• **REQUIRED ACTION**
Below are the records; collect from them each line containing the string "human".

• **Stored records**
######
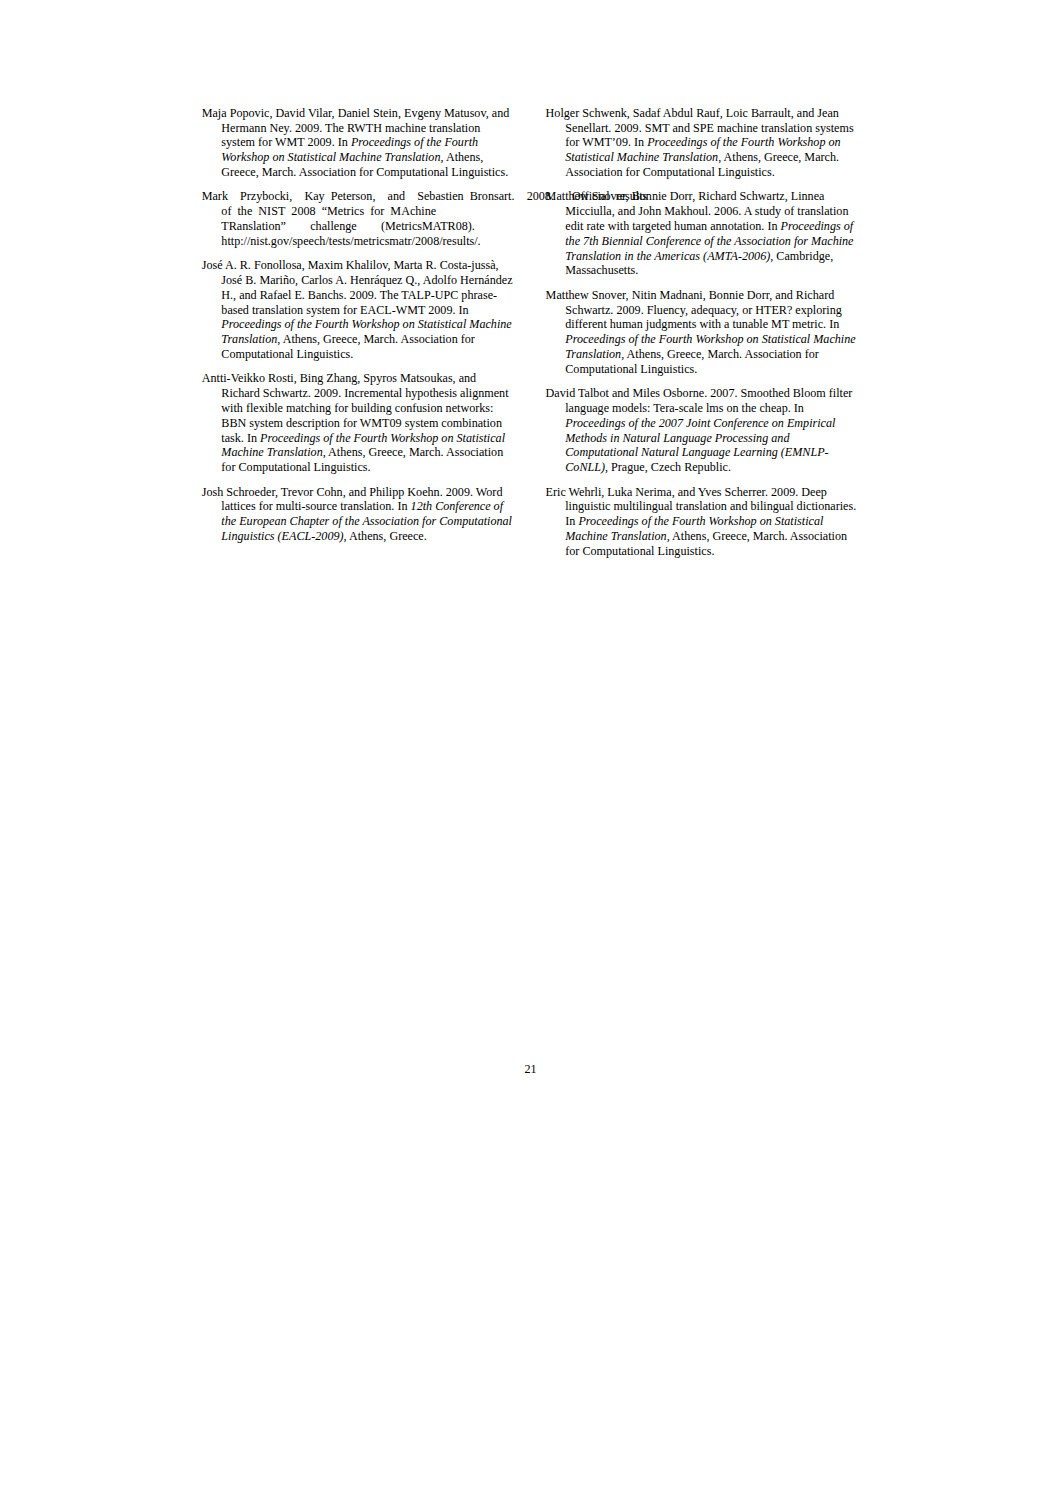Maja Popovic, David Vilar, Daniel Stein, Evgeny Matusov, and Hermann Ney. 2009. The RWTH machine translation system for WMT 2009. In Proceedings of the Fourth Workshop on Statistical Machine Translation, Athens, Greece, March. Association for Computational Linguistics.
Mark Przybocki, Kay Peterson, and Sebastien Bronsart. 2008. Official results of the NIST 2008 “Metrics for MAchine TRanslation” challenge (MetricsMATR08). http://nist.gov/speech/tests/metricsmatr/2008/results/.
José A. R. Fonollosa, Maxim Khalilov, Marta R. Costa-jussà, José B. Mariño, Carlos A. Henráquez Q., Adolfo Hernández H., and Rafael E. Banchs. 2009. The TALP-UPC phrase-based translation system for EACL-WMT 2009. In Proceedings of the Fourth Workshop on Statistical Machine Translation, Athens, Greece, March. Association for Computational Linguistics.
Antti-Veikko Rosti, Bing Zhang, Spyros Matsoukas, and Richard Schwartz. 2009. Incremental hypothesis alignment with flexible matching for building confusion networks: BBN system description for WMT09 system combination task. In Proceedings of the Fourth Workshop on Statistical Machine Translation, Athens, Greece, March. Association for Computational Linguistics.
Josh Schroeder, Trevor Cohn, and Philipp Koehn. 2009. Word lattices for multi-source translation. In 12th Conference of the European Chapter of the Association for Computational Linguistics (EACL-2009), Athens, Greece.
Holger Schwenk, Sadaf Abdul Rauf, Loic Barrault, and Jean Senellart. 2009. SMT and SPE machine translation systems for WMT’09. In Proceedings of the Fourth Workshop on Statistical Machine Translation, Athens, Greece, March. Association for Computational Linguistics.
Matthew Snover, Bonnie Dorr, Richard Schwartz, Linnea Micciulla, and John Makhoul. 2006. A study of translation edit rate with targeted human annotation. In Proceedings of the 7th Biennial Conference of the Association for Machine Translation in the Americas (AMTA-2006), Cambridge, Massachusetts.
Matthew Snover, Nitin Madnani, Bonnie Dorr, and Richard Schwartz. 2009. Fluency, adequacy, or HTER? exploring different human judgments with a tunable MT metric. In Proceedings of the Fourth Workshop on Statistical Machine Translation, Athens, Greece, March. Association for Computational Linguistics.
David Talbot and Miles Osborne. 2007. Smoothed Bloom filter language models: Tera-scale lms on the cheap. In Proceedings of the 2007 Joint Conference on Empirical Methods in Natural Language Processing and Computational Natural Language Learning (EMNLP-CoNLL), Prague, Czech Republic.
Eric Wehrli, Luka Nerima, and Yves Scherrer. 2009. Deep linguistic multilingual translation and bilingual dictionaries. In Proceedings of the Fourth Workshop on Statistical Machine Translation, Athens, Greece, March. Association for Computational Linguistics.
21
######
• **WRITTEN REPLY**
Matthew Snover, Bonnie Dorr, Richard Schwartz, Linnea Micciulla, and John Makhoul. 2006. A study of translation edit rate with targeted human annotation. In Proceedings of the 7th Biennial Conference of the Association for Machine Translation in the Americas (AMTA-2006), Cambridge, Massachusetts.
Matthew Snover, Nitin Madnani, Bonnie Dorr, and Richard Schwartz. 2009. Fluency, adequacy, or HTER? exploring different human judgments with a tunable MT metric. In Proceedings of the Fourth Workshop on Statistical Machine Translation, Athens, Greece, March. Association for Computational Linguistics.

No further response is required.